Robert Koenigsberger
Managing Partner, Chief Investment Officer
37 Years Experience
Mr. Koenigsberger is Founder, Chief Investment Officer and the Managing Partner of Gramercy. He founded Gramercy in 1998 with a vision for the firm to become a global, institutional investment management firm focused on emerging markets. Mr. Koenigsberger has 37 years of investment experience dedicated to emerging markets with a specialization in distressed opportunistic credit strategies.
Prior to founding Gramercy, Mr. Koenigsberger was a Senior Vice President at Lehman Brothers from 1995 to 1998, where he managed the bank’s sovereign debt restructuring group. Prior to that, he was a Vice President at Merrill Lynch, Pierce, Fenner & Smith, Inc. for three years, where he traded performing and distressed emerging markets debt securities in New York, London and Hong Kong. From 1987 to 1991, he held the position of Vice President at CR-P Associates, a financial advisory firm with offices in Central and South America that led sovereign debt restructurings, debt buy-backs and debt-equity swap transactions in Latin America.
Mr. Koenigsberger is a member of the Lauder Institute’s Board of Governors at The Wharton School at the University of Pennsylvania. He is also a member of the President’s Advisory Council at Elon University and the Chancellor’s Advisory Council at Texas Christian University. Mr. Koenigsberger was until recently a member of the Board of Trustees for the Millbrook School and served as the Chair of the Investment Committee for the Millbrook School Endowment.

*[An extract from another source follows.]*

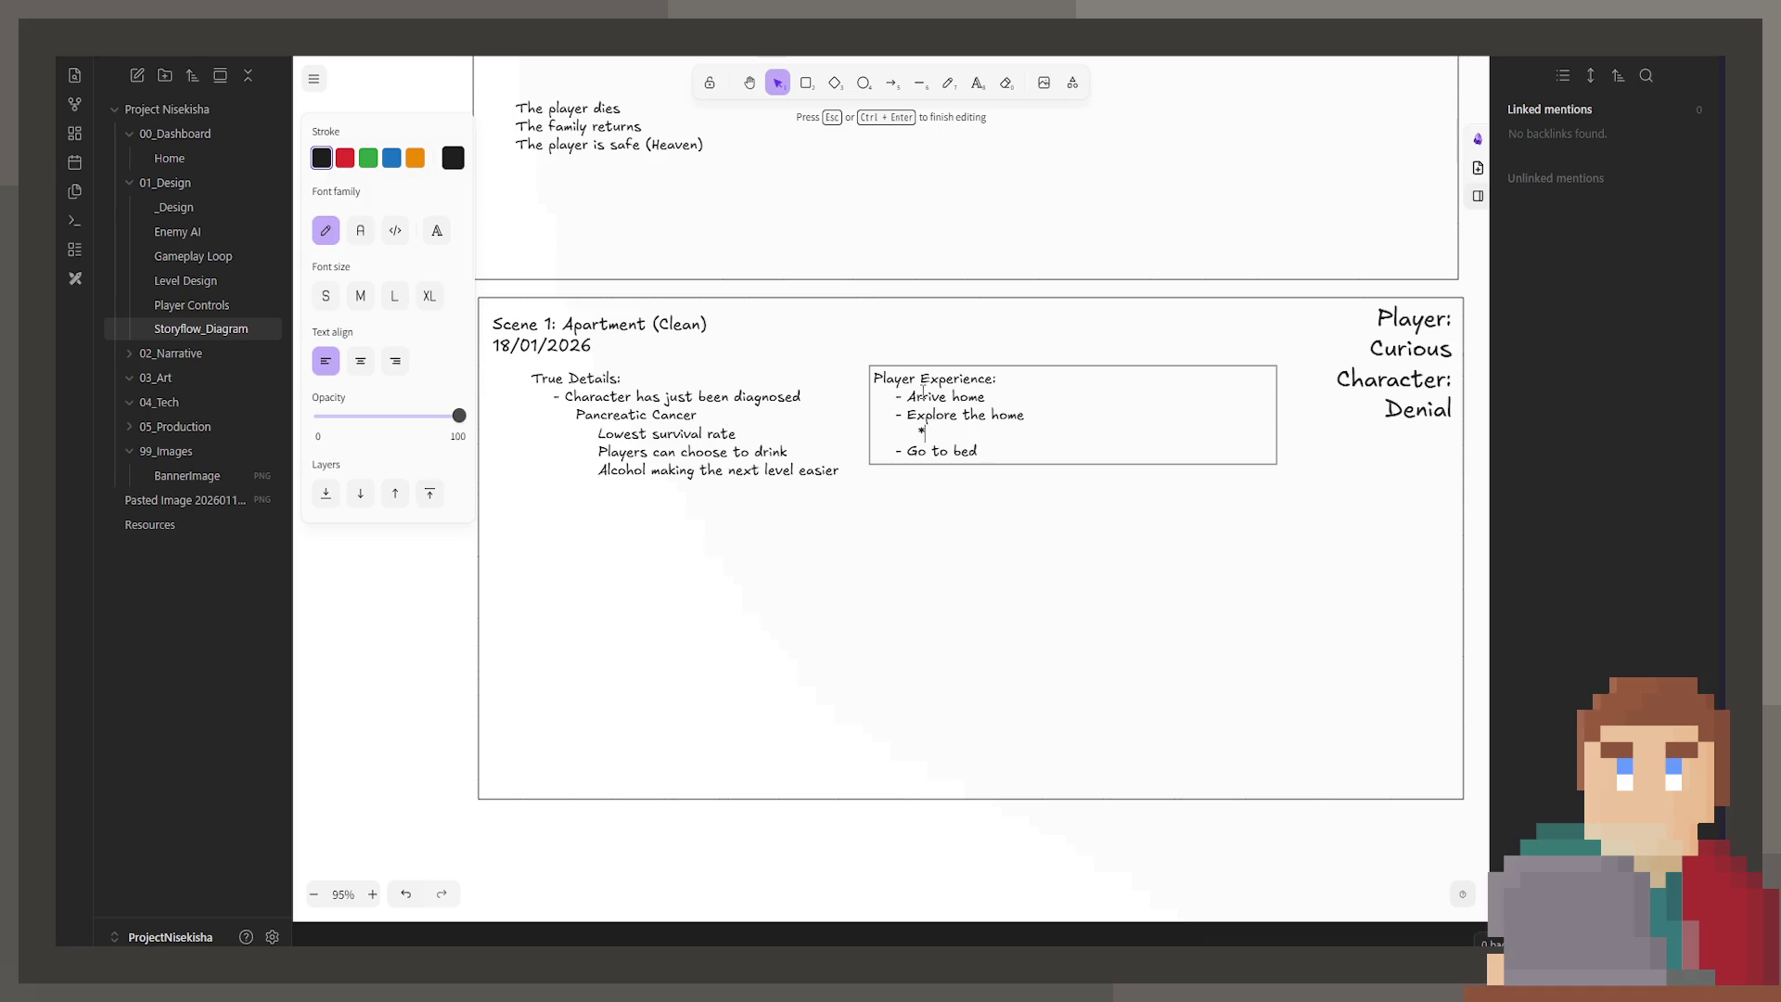
{"action": "type", "text": "onal"}
{"action": "key", "text": "BackSpace"}
{"action": "key", "text": "BackSpace"}
{"action": "type", "text": ") Take a"}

Mr. Koenigsberger received a MBA in Finance from Wharton, a MA in International Studies with a concentration in Latin America from the University of Pennsylvania and a BA in Latin American Political Science and History of Latin America with a minor in Economics from the University of California, San Diego where he graduated with honors. Mr. Koenigsberger completed his undergraduate and graduate theses on the Historical Origins and Implications of the Latin American Debt Crisis.